Three stages: analyze intent, generate structured spec, review for gaps. Each optimizable independently. Full TypeScript inference throughout.

Adversarial Collaboration

A single agent generating specifications is useful. But the real leverage comes when you introduce adversarial collaboration.

The generated spec shouldn't go directly to implementation. It should go to a second agent - one whose job is to find holes. What's underspecified? What assumptions are implicit? What failure modes aren't covered?

This isn't artificial friction. It mirrors how good engineering teams actually work: someone proposes, someone pokes at it, the artifact improves through the tension.
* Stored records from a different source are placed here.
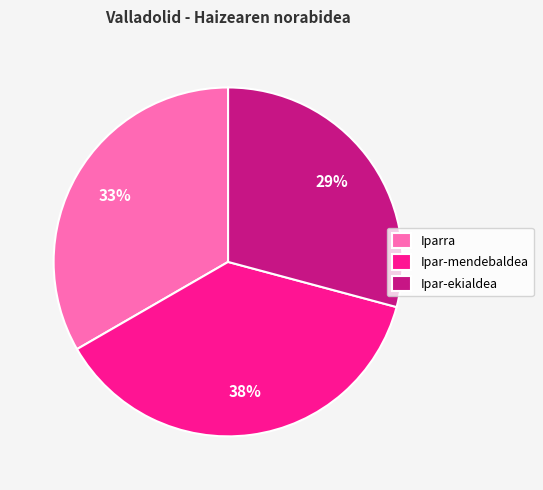

Does any single category account for the majority?

No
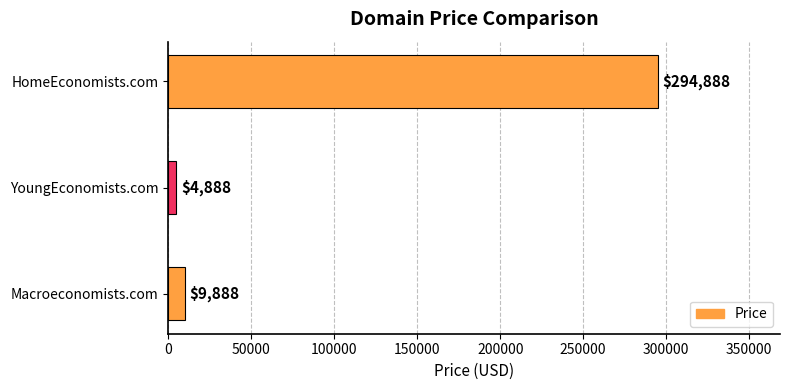

Which category has the highest value across all series?

HomeEconomists.com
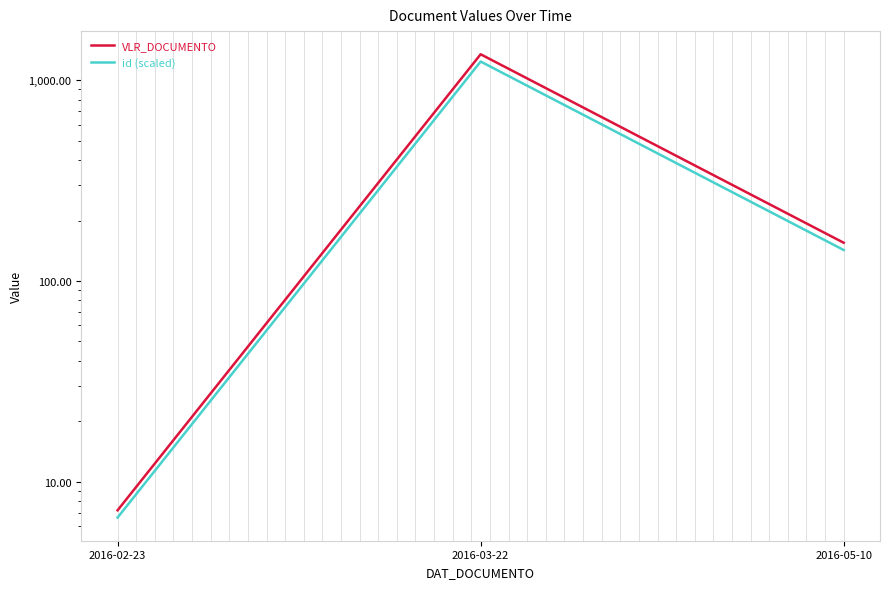

How many values in the VLR_DOCUMENTO series are below 155?

1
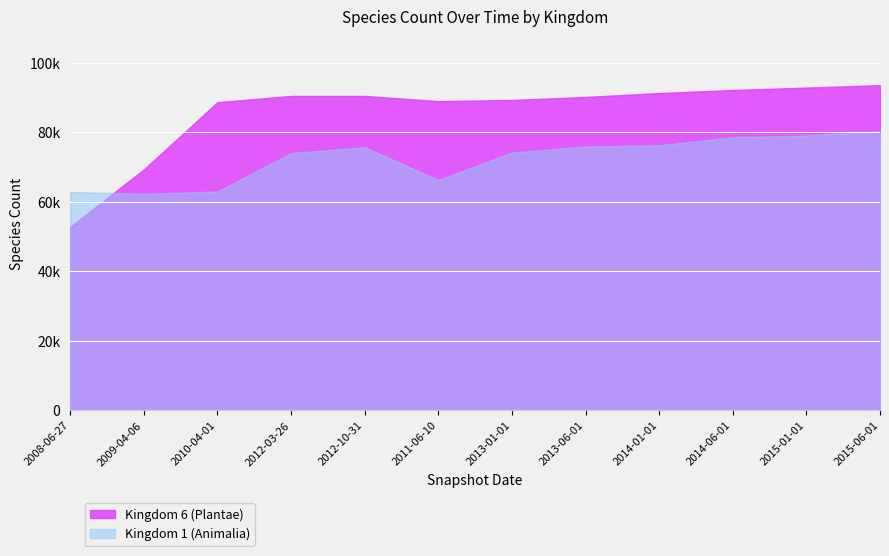

Where does the Kingdom 1 (Animalia) series first go above 75658?

2013-06-01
const adversarialReview = f()
  .input("spec", f.string("The generated specification"))
  .input("originalStory", f.string("The source user story"))
  .output("missingRequirements", f.array(f.string()))
  .output("implicitAssumptions", f.array(f.string()))
  .output("underspecifiedBehaviors", f.array(f.string()))
  .output("securityConsiderations", f.array(f.string()))
  .build();

const critic = ax(adversarialReview);

The generator and critic don't need to be the same model. They don't even need to optimize for the same thing. You're building a system with productive internal disagreement - agents that make each other better through structured conflict.

To me is interesting how this mirrors code review culture. The best teams I worked with had this dynamic naturally: propose, critique, improve. Now you can encode it.

Real Talk: Where This Falls Apart

None of this replaces engineering judgment. The human still decides what to build and why. A perfectly structured spec for the wrong feature is still the wrong feature.

The tricky bit is optimization data. DSPy and Ax shine when you have examples of good output to optimize against. If you're generating specs for a greenfield domain with no historical examples, you're back to crafting prompts manually until you build up that corpus.

There's also the question of drift. Your spec generator learns patterns from your architecture. Architecture evolves. If you're not regularly validating output against current reality, the generator produces specs for a codebase that no longer exists.

Teams that do this well treat these pipelines like infrastructure: version-controlled, tested against known-good outputs, monitored for drift. When the spec generator starts producing garbage, you don't rewrite the prompt. You add failing examples and re-optimize.

The Shift

We spent years accepting that the path from story to code was a black box inside someone's head. The experienced engineer who "just knows" what a user story really means. The tech lead who catches underspecified edge cases by instinct.

Now we can make it a pipeline - inspectable, improvable, honest about its limitations.

The specification problem didn't get easier. We just finally have tools that treat it like the engineering challenge it always was.

I've been building pipelines like this for internal tooling. Not ready to share specifics yet, but the approach works. The spec quality improved noticeably once we stopped treating LLMs as magic and started treating them as modules to optimize.